1.   **Total stay and the lead time have positive correlation, that means if customer plans to stay for longer they will do booking in advance**
2.  **ADR is positively correlated with total_people, more people means    revenue**









#### Chart - 17 - **Pair Plot**


In [None]:
# Pair Plot visualization code
#scatter plot between adr and total_stay
plt.figure(figsize = (18,9))
sns.scatterplot(x= 'adr', y = 'total_stay', data = df1)
plt.show()

##### 1. Why did you pick the specific chart?

**To compare the relationship between adr and total stay**

##### 2. What is/are the insight(s) found from the chart?

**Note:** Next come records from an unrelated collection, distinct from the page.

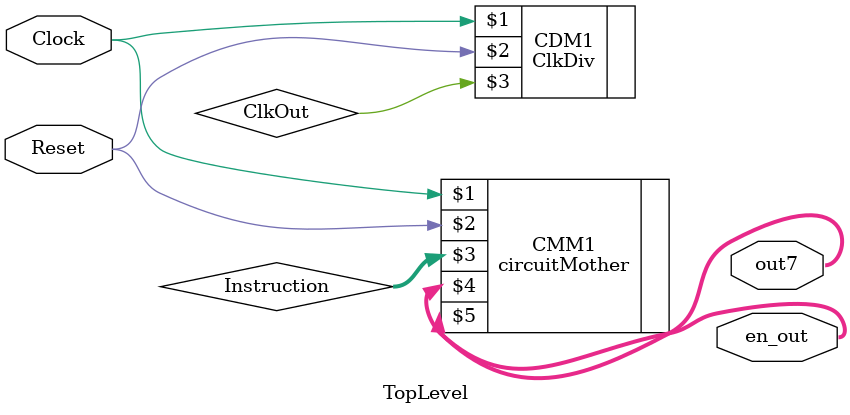
<source format=v>
`timescale 1ns / 1ps


module TopLevel(Clock, Reset, out7, en_out);

    input Clock, Reset;
    output [6:0] out7;
    output [3:0] en_out;
    
    wire ClkOut; // For ClkDiv
    
    ClkDiv CDM1(Clock, Reset, ClkOut);
    
    wire [31:0] Instruction; // Just Ground, not needed in top level
    
    // circuitMother  (Clock, Reset, Instruction, out7, en_out);
    circuitMother CMM1(Clock, Reset, Instruction, out7, en_out);

endmodule

</source>
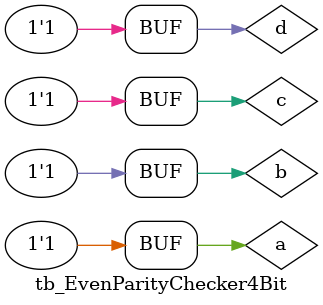
<source format=v>
`timescale 1ns / 1ps

module tb_EvenParityChecker4Bit();
     reg a, b, c, d;
     wire result;
    
     EvenParityChecker4Bit uut(.a(a), .b(b), .c(c), .d(d), .result(result));
     initial begin
       a  =  0; b  =  0; c  =  0; d  =  0;
# 50   a  =  0; b  =  0; c  =  0; d  =  1;
# 50   a  =  0; b  =  0; c  =  1; d  =  0;
# 50   a  =  0; b  =  0; c  =  1; d  =  1;
# 50   a  =  0; b  =  1; c  =  0; d  =  0;
# 50   a  =  0; b  =  1; c  =  0; d  =  1;
# 50   a  =  0; b  =  1; c  =  1; d  =  0;
# 50   a  =  0; b  =  1; c  =  1; d  =  1;
# 50   a  =  1; b  =  0; c  =  0; d  =  0;
# 50   a  =  1; b  =  0; c  =  0; d  =  1;
# 50   a  =  1; b  =  0; c  =  1; d  =  0;
# 50   a  =  1; b  =  0; c  =  1; d  =  1;
# 50   a  =  1; b  =  1; c  =  0; d  =  0;
# 50   a  =  1; b  =  1; c  =  0; d  =  1;
# 50   a  =  1; b  =  1; c  =  1; d  =  0;
# 50   a  =  1; b  =  1; c  =  1; d  =  1;
     end
endmodule

</source>
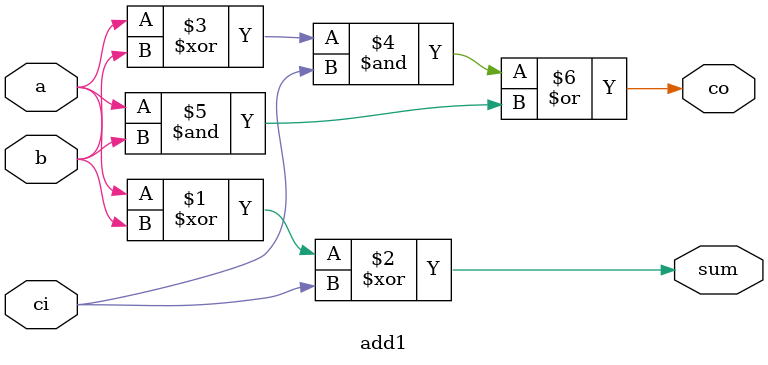
<source format=v>
module add4(a,b,ci,sum,co);
    input [3:0] a;
    input [3:0] b;
    input ci;
    output [3:0] sum;
    output co;
    wire [3:0] count;

    //实例化加法器
    add1 u0(a[0], b[0], ci, sum[0], count[0]);
    add1 u1(a[1], b[1], count[0], sum[1], count[1]);
    add1 u2(a[2], b[2], count[1], sum[2], count[2]);
    add1 u3(a[3], b[3], count[2], sum[3], count[3]);
    assign co = count[3];

endmodule

module add1(a, b, ci, sum, co);
    input a;
    input b;
    input ci;
    output sum;
    output co;

    //和
    assign sum = (a ^ b) ^ ci;

    //c_i+1进位运算
    assign co = ((a ^ b)&ci) | (a & b);

endmodule
</source>
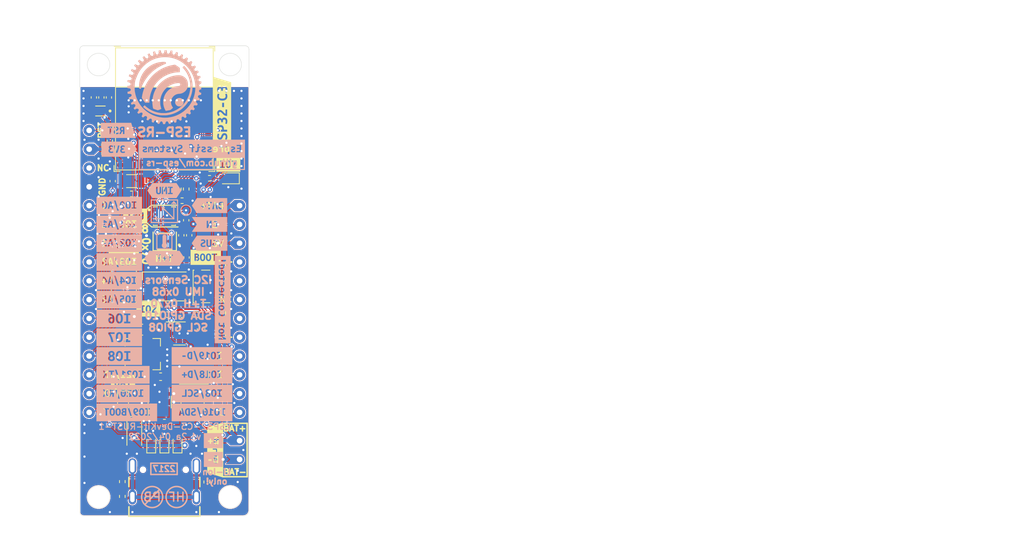
<source format=kicad_pcb>
(kicad_pcb
	(version 20240108)
	(generator "pcbnew")
	(generator_version "8.0")
	(general
		(thickness 1.6)
		(legacy_teardrops no)
	)
	(paper "A4")
	(title_block
		(title "ESP32-C3-DevKit-RUST-1")
		(date "2022-04-27")
		(rev "1.2a")
		(company "Espressif Systems")
	)
	(layers
		(0 "F.Cu" signal)
		(31 "B.Cu" signal)
		(32 "B.Adhes" user "B.Adhesive")
		(33 "F.Adhes" user "F.Adhesive")
		(34 "B.Paste" user)
		(35 "F.Paste" user)
		(36 "B.SilkS" user "B.Silkscreen")
		(37 "F.SilkS" user "F.Silkscreen")
		(38 "B.Mask" user)
		(39 "F.Mask" user)
		(40 "Dwgs.User" user "User.Drawings")
		(41 "Cmts.User" user "User.Comments")
		(42 "Eco1.User" user "User.Eco1")
		(43 "Eco2.User" user "User.Eco2")
		(44 "Edge.Cuts" user)
		(45 "Margin" user)
		(46 "B.CrtYd" user "B.Courtyard")
		(47 "F.CrtYd" user "F.Courtyard")
		(48 "B.Fab" user)
		(49 "F.Fab" user)
	)
	(setup
		(stackup
			(layer "F.SilkS"
				(type "Top Silk Screen")
				(color "White")
			)
			(layer "F.Paste"
				(type "Top Solder Paste")
			)
			(layer "F.Mask"
				(type "Top Solder Mask")
				(color "Black")
				(thickness 0.01)
			)
			(layer "F.Cu"
				(type "copper")
				(thickness 0.035)
			)
			(layer "dielectric 1"
				(type "core")
				(thickness 1.51)
				(material "FR4")
				(epsilon_r 4.5)
				(loss_tangent 0.02)
			)
			(layer "B.Cu"
				(type "copper")
				(thickness 0.035)
			)
			(layer "B.Mask"
				(type "Bottom Solder Mask")
				(color "Black")
				(thickness 0.01)
			)
			(layer "B.Paste"
				(type "Bottom Solder Paste")
			)
			(layer "B.SilkS"
				(type "Bottom Silk Screen")
				(color "White")
			)
			(copper_finish "ENIG")
			(dielectric_constraints no)
		)
		(pad_to_mask_clearance 0)
		(allow_soldermask_bridges_in_footprints no)
		(pcbplotparams
			(layerselection 0x00210fc_ffffffff)
			(plot_on_all_layers_selection 0x0000000_00000000)
			(disableapertmacros no)
			(usegerberextensions no)
			(usegerberattributes no)
			(usegerberadvancedattributes yes)
			(creategerberjobfile yes)
			(dashed_line_dash_ratio 12.000000)
			(dashed_line_gap_ratio 3.000000)
			(svgprecision 6)
			(plotframeref yes)
			(viasonmask no)
			(mode 1)
			(useauxorigin no)
			(hpglpennumber 1)
			(hpglpenspeed 20)
			(hpglpendiameter 15.000000)
			(pdf_front_fp_property_popups yes)
			(pdf_back_fp_property_popups yes)
			(dxfpolygonmode yes)
			(dxfimperialunits yes)
			(dxfusepcbnewfont yes)
			(psnegative no)
			(psa4output no)
			(plotreference yes)
			(plotvalue yes)
			(plotfptext yes)
			(plotinvisibletext no)
			(sketchpadsonfab no)
			(subtractmaskfromsilk no)
			(outputformat 1)
			(mirror no)
			(drillshape 0)
			(scaleselection 1)
			(outputdirectory "placement/")
		)
	)
	(net 0 "")
	(net 1 "GND")
	(net 2 "+3V3")
	(net 3 "+5V")
	(net 4 "Net-(C6-Pad2)")
	(net 5 "CHIP_PU")
	(net 6 "IO0")
	(net 7 "IO1")
	(net 8 "VBUS")
	(net 9 "+BATT")
	(net 10 "Net-(D2-Pad2)")
	(net 11 "Net-(D3-Pad1)")
	(net 12 "USB_D-")
	(net 13 "Net-(D6-Pad2)")
	(net 14 "USB_D+")
	(net 15 "unconnected-(J1-PadA8)")
	(net 16 "Net-(J1-PadB5)")
	(net 17 "Net-(J1-PadA5)")
	(net 18 "unconnected-(J1-PadB8)")
	(net 19 "/Buck_Coil")
	(net 20 "ENABLE")
	(net 21 "Net-(R7-Pad1)")
	(net 22 "Net-(R9-Pad2)")
	(net 23 "IO7")
	(net 24 "IO9_BOOT")
	(net 25 "Net-(R14-Pad1)")
	(net 26 "IO8_SCL")
	(net 27 "IO10_SDA")
	(net 28 "Net-(TP2-Pad1)")
	(net 29 "unconnected-(U2-Pad10)")
	(net 30 "unconnected-(U2-Pad11)")
	(net 31 "unconnected-(U2-Pad2)")
	(net 32 "unconnected-(U2-Pad3)")
	(net 33 "unconnected-(U3-Pad35)")
	(net 34 "unconnected-(U3-Pad34)")
	(net 35 "unconnected-(U3-Pad33)")
	(net 36 "unconnected-(U3-Pad32)")
	(net 37 "IO21_TX")
	(net 38 "IO20_RX")
	(net 39 "unconnected-(U3-Pad29)")
	(net 40 "unconnected-(U3-Pad28)")
	(net 41 "unconnected-(U3-Pad25)")
	(net 42 "unconnected-(U3-Pad24)")
	(net 43 "IO6")
	(net 44 "IO5")
	(net 45 "IO4")
	(net 46 "unconnected-(U3-Pad17)")
	(net 47 "unconnected-(U3-Pad15)")
	(net 48 "unconnected-(U3-Pad10)")
	(net 49 "unconnected-(U3-Pad9)")
	(net 50 "unconnected-(U3-Pad7)")
	(net 51 "IO3")
	(net 52 "IO2")
	(net 53 "unconnected-(U3-Pad4)")
	(net 54 "unconnected-(U4-Pad25)")
	(net 55 "unconnected-(U4-Pad24)")
	(net 56 "unconnected-(U4-Pad23)")
	(net 57 "unconnected-(U4-Pad22)")
	(net 58 "unconnected-(U4-Pad21)")
	(net 59 "unconnected-(U4-Pad3)")
	(net 60 "unconnected-(U2-Pad4)")
	(net 61 "Net-(J1-PadS1)")
	(net 62 "unconnected-(D9-Pad2)")
	(net 63 "Net-(D9-Pad4)")
	(footprint "label" (layer "F.Cu") (at 156.718 81.026))
	(footprint "LED_SMD:LED_0603_1608Metric" (layer "F.Cu") (at 156.718 82.931 180))
	(footprint "Rust_Board:Rust_Board" (layer "F.Cu") (at 148.082 96.139))
	(footprint "Crystal:Crystal_SMD_3215-2Pin_3.2x1.5mm" (layer "F.Cu") (at 143.637 83.312 180))
	(footprint "Capacitor_SMD:C_0402_1005Metric" (layer "F.Cu") (at 150.368 90.6272 90))
	(footprint "Capacitor_SMD:C_0402_1005Metric" (layer "F.Cu") (at 146.177 83.312 90))
	(footprint "Capacitor_SMD:C_0402_1005Metric" (layer "F.Cu") (at 151.4348 90.6272 90))
	(footprint "label" (layer "F.Cu") (at 142.5956 93.599))
	(footprint "Capacitor_SMD:C_0402_1005Metric" (layer "F.Cu") (at 151.0792 93.6244 -90))
	(footprint "Resistor_SMD:R_0402_1005Metric" (layer "F.Cu") (at 143.642 85.034))
	(footprint "Capacitor_SMD:C_0603_1608Metric" (layer "F.Cu") (at 148.082 116 180))
	(footprint "Capacitor_SMD:C_0402_1005Metric" (layer "F.Cu") (at 151.0284 88.5952 -90))
	(footprint "Diode_SMD:D_SOD-523" (layer "F.Cu") (at 148.082 118.872 90))
	(footprint "Capacitor_SMD:C_0402_1005Metric" (layer "F.Cu") (at 140.589 72.009 90))
	(footprint "Capacitor_SMD:C_0402_1005Metric" (layer "F.Cu") (at 140.716 77.851 -90))
	(footprint "Diode_SMD:D_SOD-523" (layer "F.Cu") (at 149.86 118.872 90))
	(footprint "Resistor_SMD:R_0402_1005Metric" (layer "F.Cu") (at 154.178 82.931))
	(footprint "Espressif:ESP32-C3-MINI-1" (layer "F.Cu") (at 148.082 76.2))
	(footprint "label" (layer "F.Cu") (at 153.67 93.599))
	(footprint "Resistor_SMD:R_0402_1005Metric" (layer "F.Cu") (at 150.4696 85.9536))
	(footprint "Button_Switch_SMD:SW_SPST_PTS810" (layer "F.Cu") (at 142.5956 97.536 90))
	(footprint "Capacitor_SMD:C_0402_1005Metric" (layer "F.Cu") (at 139.573 72.009 90))
	(footprint "Diode_SMD:D_SOD-523" (layer "F.Cu") (at 146.304 118.872 90))
	(footprint "Rust_Board:IC_ICM-42670-P" (layer "F.Cu") (at 148.092 88.034))
	(footprint "Capacitor_SMD:C_0402_1005Metric" (layer "F.Cu") (at 141.097 83.312 90))
	(footprint "Resistor_SMD:R_0402_1005Metric" (layer "F.Cu") (at 142.4 123.9 -90))
	(footprint "Resistor_SMD:R_0402_1005Metric" (layer "F.Cu") (at 153.8 123.952 -90))
	(footprint "Diode_SMD:D_SOD-123" (layer "F.Cu") (at 144.018 117.348 -90))
	(footprint "Capacitor_SMD:C_0402_1005Metric" (layer "F.Cu") (at 152.0444 87.2236 -90))
	(footprint "Resistor_SMD:R_0402_1005Metric" (layer "F.Cu") (at 148.336 84.3788 -90))
	(footprint "Resistor_SMD:R_0402_1005Metric" (layer "F.Cu") (at 149.9616 84.3788 90))
	(footprint "Rust_Board:SON100P200X200X80-5N" (layer "F.Cu") (at 148.1328 91.434 180))
	(footprint "Button_Switch_SMD:SW_SPST_PTS810" (layer "F.Cu") (at 153.67 97.536 90))
	(footprint "Capacitor_SMD:C_0402_1005Metric" (layer "F.Cu") (at 138.557 72.009 90))
	(footprint "Resistor_SMD:R_0402_1005Metric"
		(layer "F.Cu")
		(uuid "00000000-0000-0000-0000-000061bbc814")
		(at 140.716 75.946 -90)
		(descr "Resistor SMD 0402 (1005 Metric), square (rectangular) end terminal, IPC_7351 nominal, (Body size source: IPC-SM-782 page 72, https://www.pcb-3d.com/wordpress/wp-content/uploads/ipc-sm-782a_amendment_1_and_2.pdf), generated with kicad-footprint-generator")
		(tags "resistor")
		(property "Reference" "R8"
			(at 0 -1.17 90)
			(layer "F.SilkS")
			(hide yes)
			(uuid "0be455d7-9219-470e-8eb0-7925a3f97f66")
			(effects
				(font
					(size 1 1)
					(t
... [1469173 chars truncated]
</source>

**Here it can be seen that if Guest stay is higher adr is decreasing, so longer stay customer is getting better deal**

## **5. Solution to Business Objective**

#### What do you suggest the client to achieve Business Objective ?
Explain Briefly.

Here are the suggested steps to achieve business objectives:

1. Hotel management can introduce special packages including meals and other amenities to attract more travelers.
2. Implementing a membership plan with exclusive discounts can help in customer retention.
3. Investigate reasons for booking cancellations and minimize them effectively.
4. Utilize social media for targeted advertising, especially during peak seasons.
5. Collaborate with online/offline travel agencies and booking partners to increase customer acquisition.
6. Ensure maximum bookings are made through the company website or app.
7. Introduce attractive offers for group bookings and extended stays.
8. Dedicate efforts to thoroughly analyze customer feedback to enhance facilities and services.
9. Offer special discounts during offseasons to attract customers during slower periods.
10. Consider making deposits mandatory to secure bookings effectively.



# **Conclusion**

Write the conclusion here.

1. The City Hotel garners higher customer bookings, resulting in increased revenue.
2. Customers predominantly opt for Bed & Breakfast meal plans.
3. 2016 witnessed the peak of bookings for both hotels.
4. July and August mark the peak months for bookings in both hotels.
5. The average preferred stay length is 2-4 days.
6. Portugal, Great Britain, and France contribute the most guests to the hotels.
7. Room Type A is the most preferred accommodation.
8. Rooms G and H generate significant revenue.
9. The majority of guests are first-time visitors.
10. Approximately 25-30% of bookings get canceled, with more cancellations from the City Hotel.
11. Transient customers make the most bookings.
12. Most customers opt for no deposit.
13. The majority of guests make no special requests.
14. Online travel agents dominate the market segment for bookings.
15. Total stay and lead time exhibit a positive correlation.
16. Longer-stay customers receive better deals.